Extended Data Fig. 4: Deciphering inter-cell and intra-cell organoid heterogeneity.

a Characteristic organoid morphologies derived from four different transcriptional clusters as previously described15 (C2a, C2b, C2c, C1). Scale bars= 500 μm. b t-SNE plot clustering showing the individual organoid lines from Fig. 3h. c t-SNE plot clustering for the C2a and C2c organoids (n = 2015 organoids) superimposed on the Extended Data Fig. 4b. d Organoid phenotypes (n = 588 organoids) from epithelial and mesenchymal type of organoids derived from various mouse models (with different driver mutations): Ptf1aCre/+; Pi3kca+H1047R/+ (n = 6 mouse lines, note that the line E248 is not forming 3D organoids), Pdx1Cre/+; KrasG12D/+; TP53 ΔHO (n = 6 mouse lines), Ptf1aCre/+; KrasG12D/+; Cdkn2a ΔHO (n = 6 mouse lines). Scale bars= 500 μm. e Schematic representation of the morphological clone isolation and expansion. Image created with BioRender.com. f Major 3D morphological families that were used for further characterisation.
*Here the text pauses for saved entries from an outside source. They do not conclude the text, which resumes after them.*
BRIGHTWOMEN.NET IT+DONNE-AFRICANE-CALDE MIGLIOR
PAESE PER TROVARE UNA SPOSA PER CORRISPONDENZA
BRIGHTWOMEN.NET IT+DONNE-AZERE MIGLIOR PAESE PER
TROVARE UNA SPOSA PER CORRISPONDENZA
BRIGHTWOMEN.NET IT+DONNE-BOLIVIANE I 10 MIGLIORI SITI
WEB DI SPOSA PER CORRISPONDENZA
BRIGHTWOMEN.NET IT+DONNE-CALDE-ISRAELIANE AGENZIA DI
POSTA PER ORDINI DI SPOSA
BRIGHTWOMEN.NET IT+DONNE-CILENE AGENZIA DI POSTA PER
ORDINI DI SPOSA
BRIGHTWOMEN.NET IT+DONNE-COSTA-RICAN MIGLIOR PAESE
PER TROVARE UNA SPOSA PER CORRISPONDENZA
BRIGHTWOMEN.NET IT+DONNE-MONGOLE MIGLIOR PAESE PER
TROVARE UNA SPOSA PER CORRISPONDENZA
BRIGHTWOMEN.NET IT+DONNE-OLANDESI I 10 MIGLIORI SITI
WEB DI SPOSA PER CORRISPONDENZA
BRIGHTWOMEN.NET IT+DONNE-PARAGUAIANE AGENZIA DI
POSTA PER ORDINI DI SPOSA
Scale bars= 500 μm. g Extreme Limiting Dilution Analysis (ELDA) of epithelial and mesenchymal organoid phenotypes. h Log plot of nonresponding wells vs cell dosage for the epithelial (left) and mesenchymal (right) 3D organoid phenotypes. i Proliferation rate as % compared to the bulk population for the epithelial (from the mouse line ID: 9591 from 3 individual experiments) and mesenchymal (from the mouse line ID: 16992 from 3 individual experiments) 2D clones. Unpaired two-tailed parametric t-test with Welch’s correction, two-tailed. Both graphs represent mean±sem. j Heatmap of signature genes from E and M organoid phenotypes.